Findings: The subsequent acceptance of Sand Hawks’ application was with a caveat, as provided in terms of section 9(1)(b), that is subject to prior rights of the Labonte application. Applying the same "first come, first served" notion, and because Labonte’s application which was compliant with the MPRDA came first and should have been accepted but for the erroneous belief of the RM, the ineluctable conclusion must be that Labonte cannot be expected to commence the process afresh and lose its place in the queue. It would be unbusinesslike to conclude thus. The RM’s error in respect of one part of the application, which was indeed compliant with section 16, did not nullify the whole application. The application remained "alive" and could be corrected. Labonte kept its position until the RM corrected his error and added the property which was omitted due to his error. Labonte’s application thus remained an impediment to any subsequent application, such as that of Sand Hawks. The fact that the High Court found the RM’s decision not to be final and that he was not functus officio, does not detract from the fact that the RM’s decision is an administrative decision and action which is subject to review. The High Court was correct.


Order: The appeal is dismissed with costs.

MOCUMIE JA (MEYER JA, GOOSEN JA, KOEN AJA and SEEGOBIN AJA concurring)

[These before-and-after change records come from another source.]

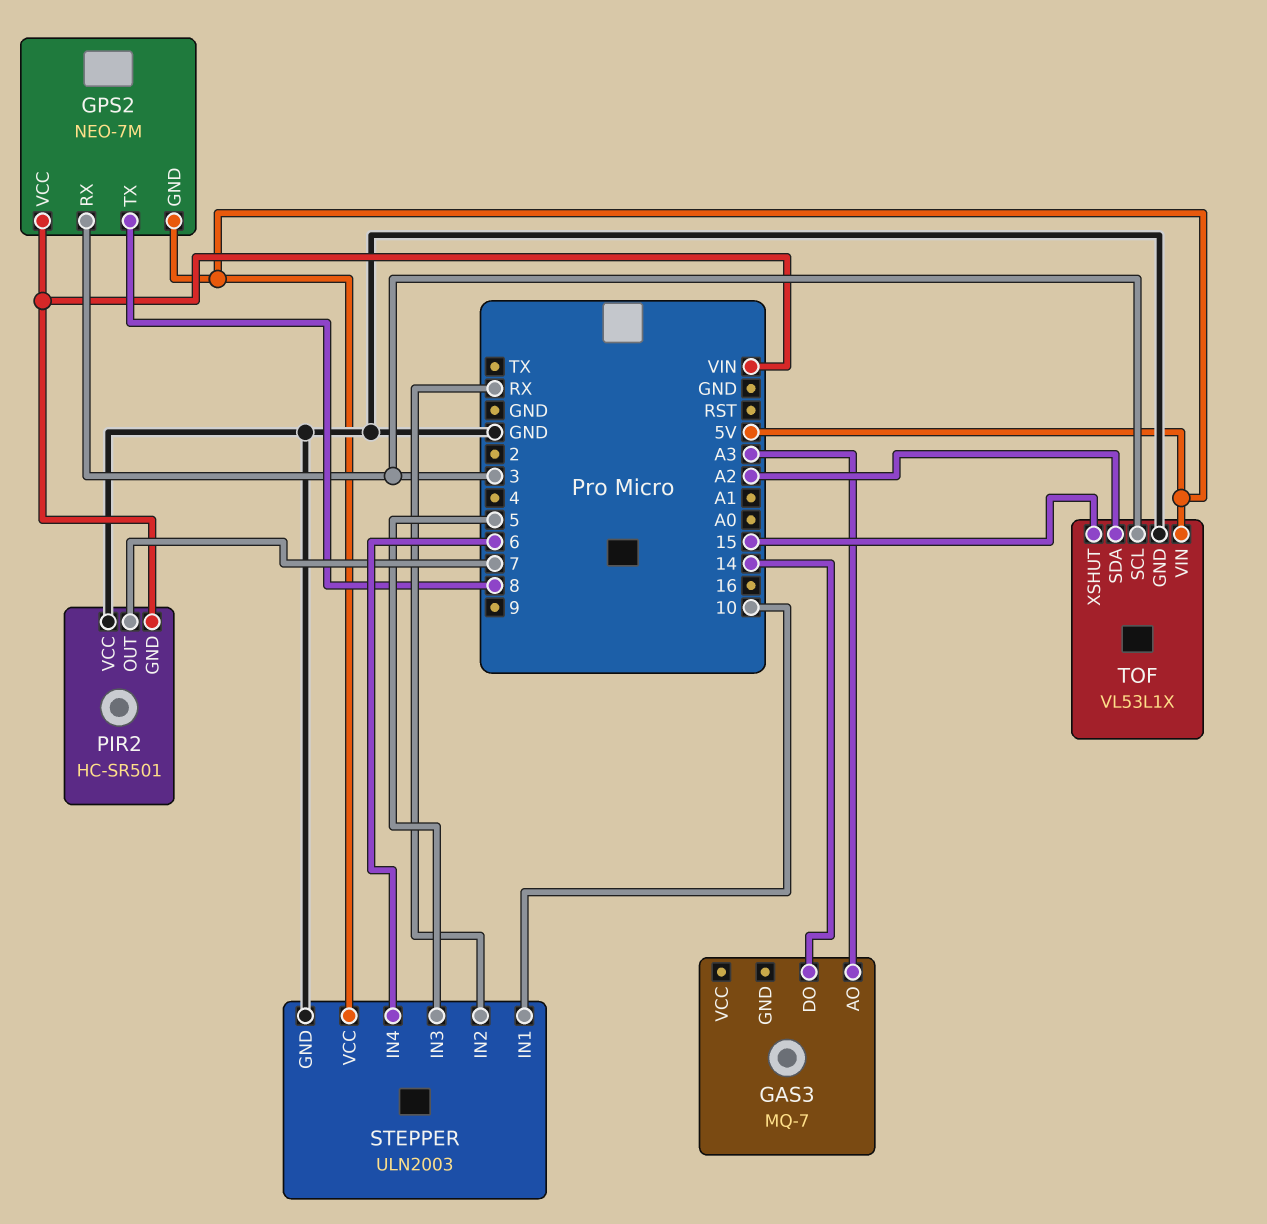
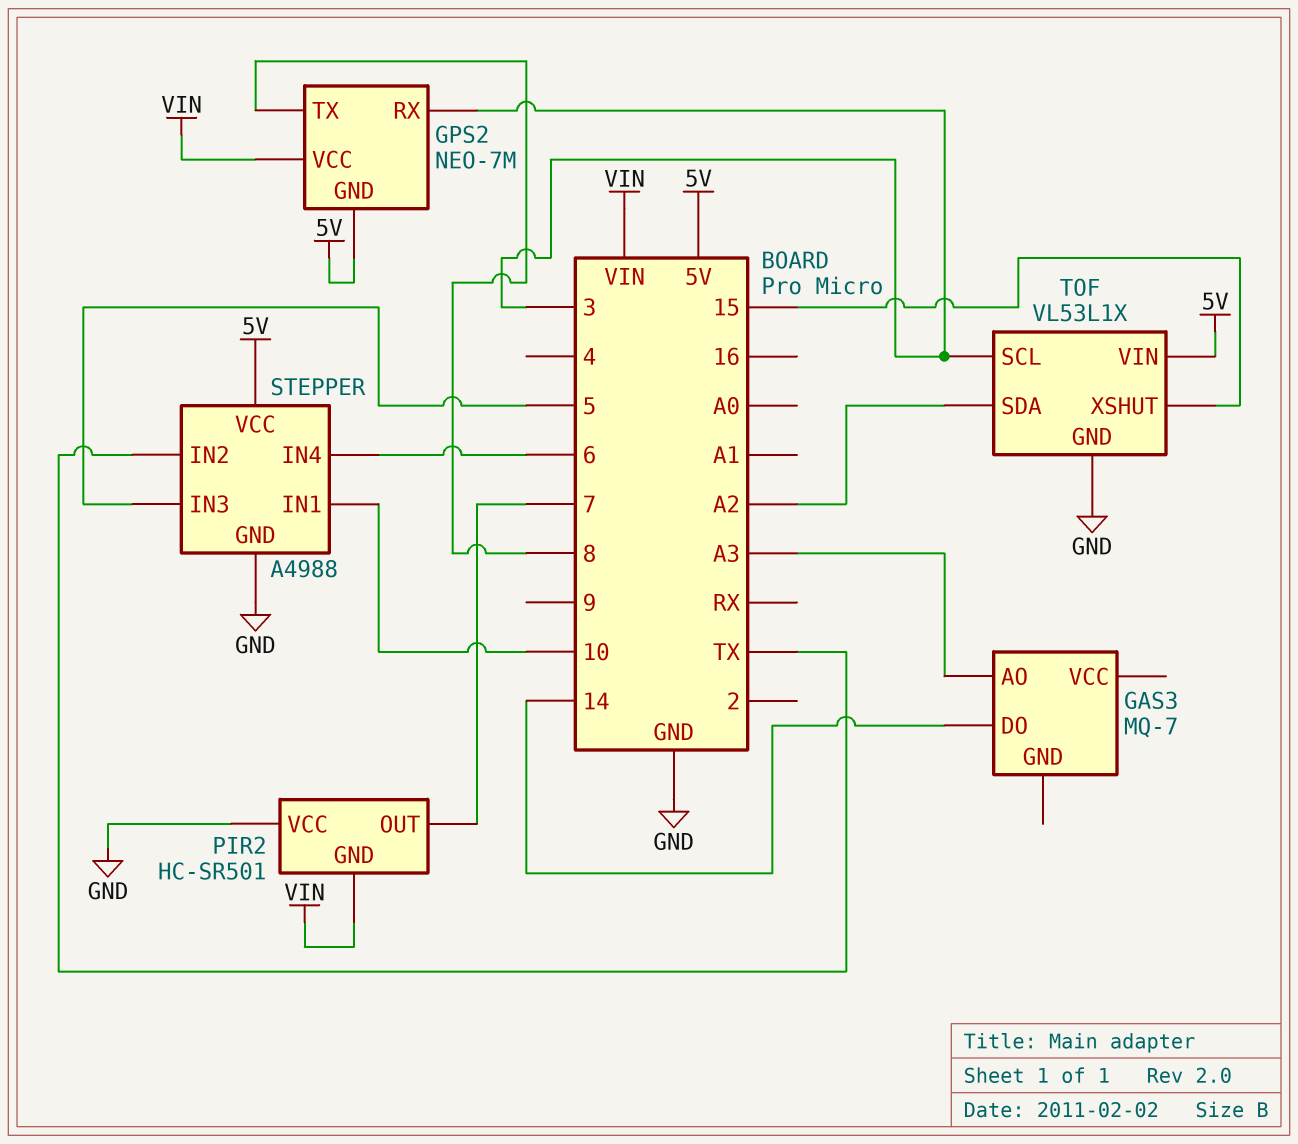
STEPPER: ULN2003 -> A4988
STEPPER pin IN2: RX -> TX

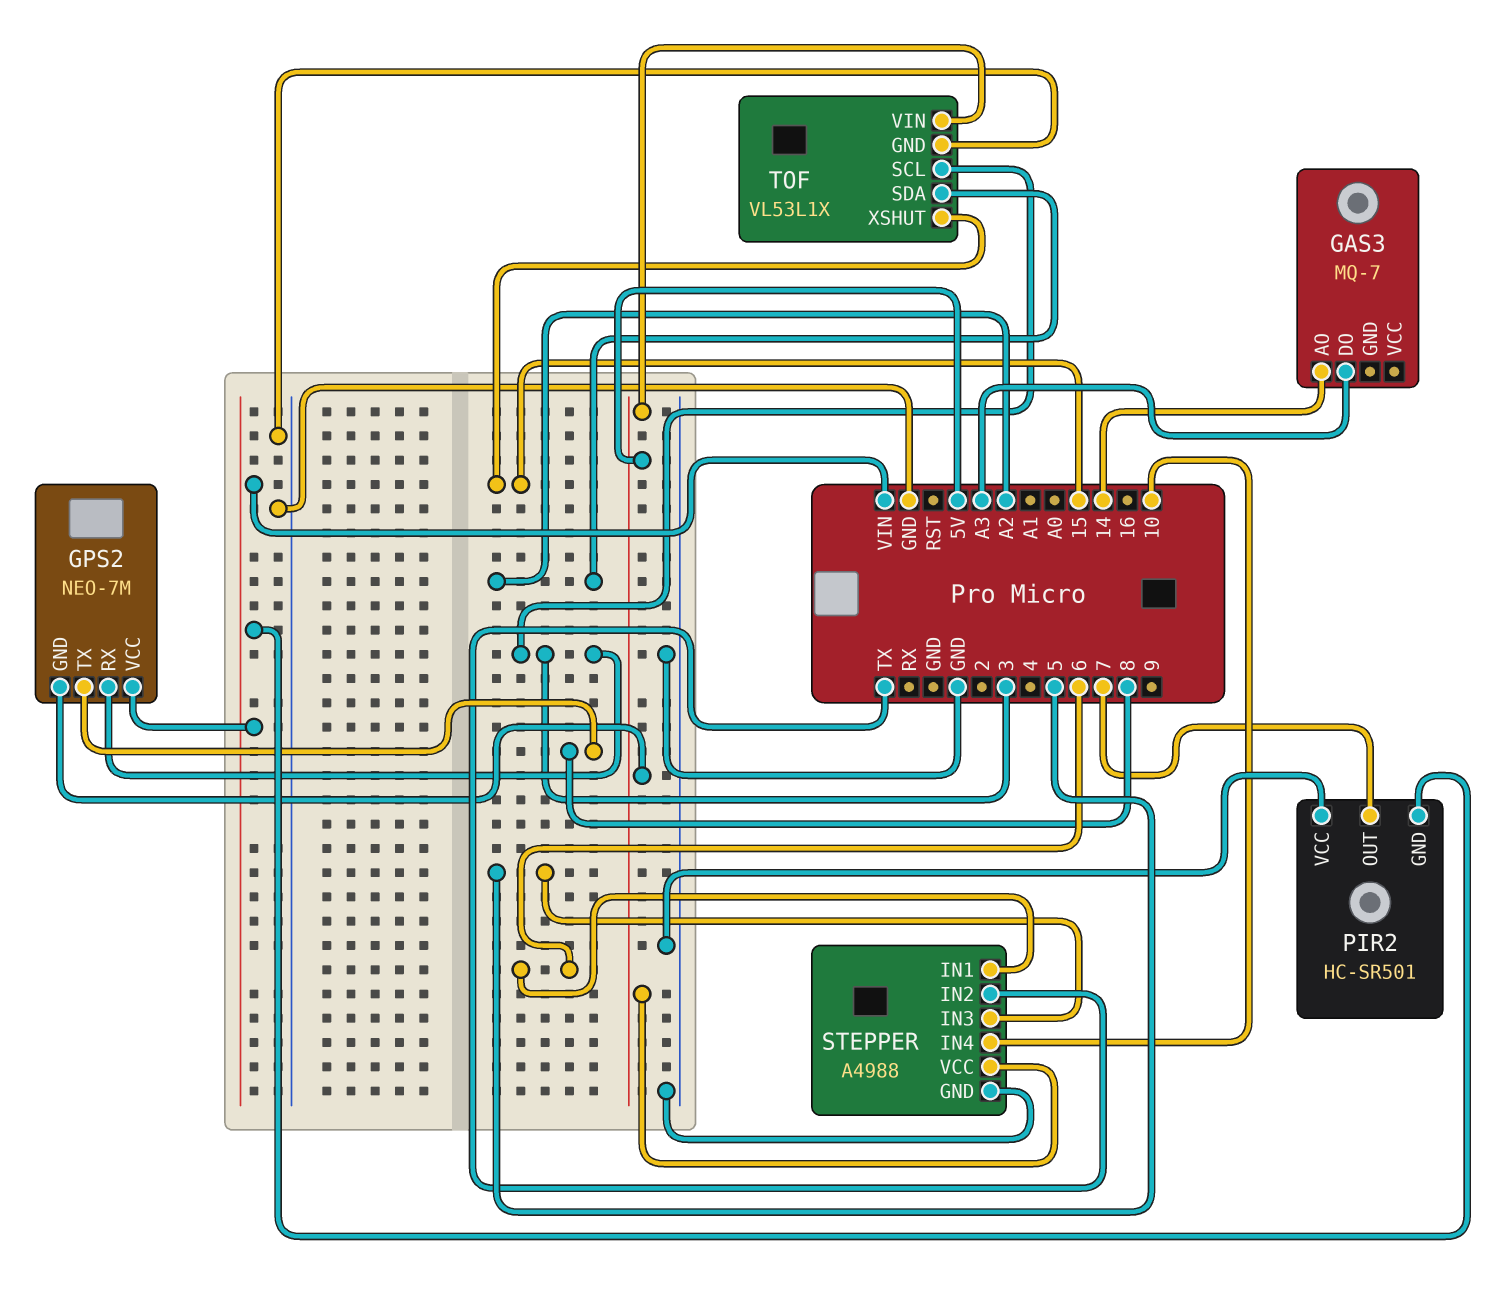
GAS3 pin AO: A3 -> 14
GAS3 pin DO: 14 -> A3
STEPPER pin IN1: 10 -> 6
STEPPER pin IN4: 6 -> 10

MEDICAL NEGLIGENCE AND CAPABILITIES AT DISTRICT HOSPITAL

It is clear, on the evidence and as conceded by the defence, and particularly Dr Swan, that there existed substandard care amounting to negligence in that there was poor monitoring of the foetal heart rate, and that, as Canzibe Hospital was a district hospital, it should have been able to perform a caesarean section, but it did not. It seems that Dr Swan further conceded that in the circumstances prevailing, that is where Canzibe could not perform such a caesarean section, more should have been done by the medical staff, including regular monitoring, to prevent foetal stress over the many ensuing hours until the baby was born at Nelson Mandela Academic Hospital. The court finds that the plaintiff has established on a preponderance of probabilities that the baby’s hypoxic-ischemic encephalopathy and consequent cerebral palsy was caused by the negligent conduct of the defendant’s employees.

PRESCRIPTION RAISED TOO LATE

During the pre-trial the legal representative for the RAF (applicant) conceded the merits in favour of the respondent. At no stage did the applicant raise the issue of prescription. A draft order was made an order of court and provided for payment to the respondent in the amount of R800,000 in respect of general damages. The RAF now for the first time contends that the respondent’s claim had prescribed and is therefore seeking to rescind the order in terms of the provisions of Uniform Rule 42(1)(c). The present application is based on a single and unsubstantiated allegation that the order was granted as a result of a mistake common to the parties. The applicant had ample opportunity to raise prescription, which it failed to do. The applicant’s contention that the prescription of the respondent’s claim is a mistake common to the parties is misplaced. A unilateral mistake is not sufficient for the applicant to obtain a rescission of the order. The applicant has consequently failed to meet the requirements of Rule 42(1)(c) and the application cannot succeed.